Around 30 years ago, a small group of Baha’is in the LA area created a forum in which they could comfortably discuss topics of interest to them about the Faith. They felt that an appropriate space did not exist (with firesides being for the intruduction of the Faith to seekers, not its analysis and discussion). As a result of their discussions, they produced an informal newsletters which was written and distributed to the group, as well as a few other interested parties. What transpired in those meetings, the discussions that they yielded and ultimately, the resulting response from the Administration, is now a part of Baha’i history.The newsletters are self explanatory so I will limit myself to brief observations when I post each one.
I would like to ask that you compare and contrast these notes that will appear in this space shortly (and the imagined lively discussions that gave rise to them) with the current study course being promoted in the Baha’i international community. Whereas Ruhi is soporific and childishly simple, these classes are lively and complex; whereas Ruhi is clear-cut and involves the spoonfeeding of information, these classes are sometimes confusing, difficult and ask of the participants introspection, research and thought; whereas Ruhi is riddled with errors that are hoisted on to an unbeknowst audience, the errors in this course come from unavoidable stumbles along the earnest journey to deepen in the Writings. To me, comparing Ruhi to these classes held 30 years ago is like comparing a rusted butter knife to a tempered Samurai sword.

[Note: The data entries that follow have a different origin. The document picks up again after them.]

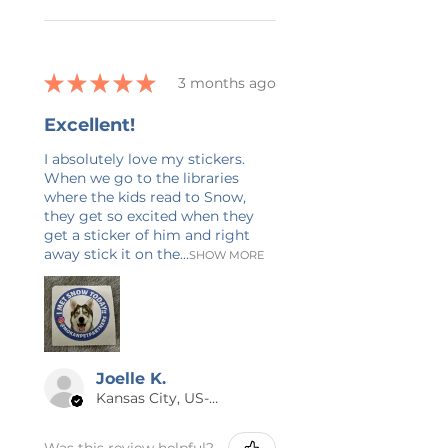
★
★
★
★
★
3 months ago
Excellent!
I absolutely love my stickers.
When we go to the libraries
where the kids read to Snow,
they get so excited when they
get a sticker of him and right
away stick it on the...
SHOW MORE
Joelle K.
Kansas City, US-MO
Was this review helpful?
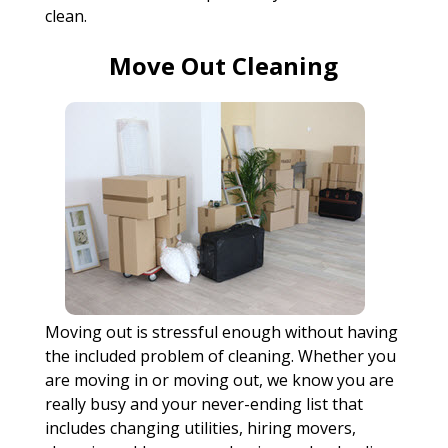
clean.
Move Out Cleaning
Moving out is stressful enough without having
the included problem of cleaning. Whether you
are moving in or moving out, we know you are
really busy and your never-ending list that
includes changing utilities, hiring movers,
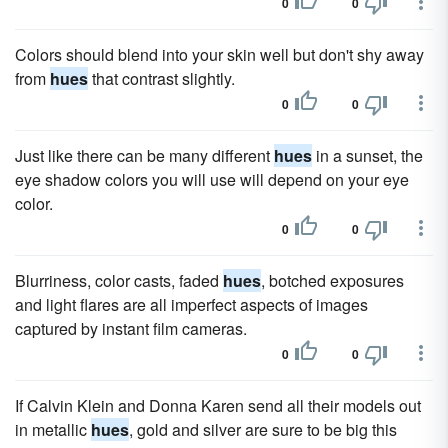
0
0
Colors should blend into your skin well but don't shy away
from
hues
that contrast slightly.
0
0
Just like there can be many different
hues
in a sunset, the
eye shadow colors you will use will depend on your eye
color.
0
0
Blurriness, color casts, faded
hues
, botched exposures
and light flares are all imperfect aspects of images
captured by instant film cameras.
0
0
If Calvin Klein and Donna Karen send all their models out
in metallic
hues
, gold and silver are sure to be big this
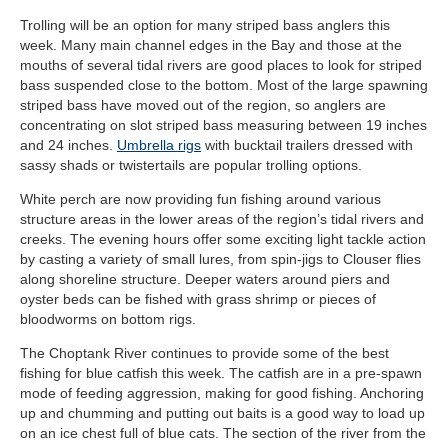
Trolling will be an option for many striped bass anglers this
week. Many main channel edges in the Bay and those at the
mouths of several tidal rivers are good places to look for striped
bass suspended close to the bottom. Most of the large spawning
striped bass have moved out of the region, so anglers are
concentrating on slot striped bass measuring between 19 inches
and 24 inches.
Umbrella rigs
with bucktail trailers dressed with
sassy shads or twistertails are popular trolling options.
White perch are now providing fun fishing around various
structure areas in the lower areas of the region’s tidal rivers and
creeks. The evening hours offer some exciting light tackle action
by casting a variety of small lures, from spin-jigs to Clouser flies
along shoreline structure. Deeper waters around piers and
oyster beds can be fished with grass shrimp or pieces of
bloodworms on bottom rigs.
The Choptank River continues to provide some of the best
fishing for blue catfish this week. The catfish are in a pre-spawn
mode of feeding aggression, making for good fishing. Anchoring
up and chumming and putting out baits is a good way to load up
on an ice chest full of blue cats. The section of the river from the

The other observation I would like to make is how much the topics, concerns and general discussions in these classes held some 30 years ago are still relevant. When I read them I am struck by how much things have not changed at all. I have my own ideas about the whys of this but I will leave that for another time.
Finally, a few thoughts on the process that I went through: the original text is from a typewriter and can at times, be difficult to read (as you can see from the above example). This is especially true with numbers and dates where context is of no help. When this occurs, you will find (?) or square brackets with explanatory notes. I have not added nor removed any text; with two exceptions. One being the removal of personal information (such as home addresses and phone numbers) or other superfluous information. And the second, being the insertion of my best guess (from context and visual clues) regarding illegible, missing or smudged text. In such a case, I have, again, in square brackets, noted the nature of the information and the reason for its removal or addition. As well, in a few instances I have corrected spelling errors while doing my utmost to maintain the same punctuation, syntax and formatting. But I’m sure that I’ve also missed a few (or made a few new ones of my own) so when you spot them, drop me a note.
I will be posting the first shortly and thereafter, in chronological order, about two per week.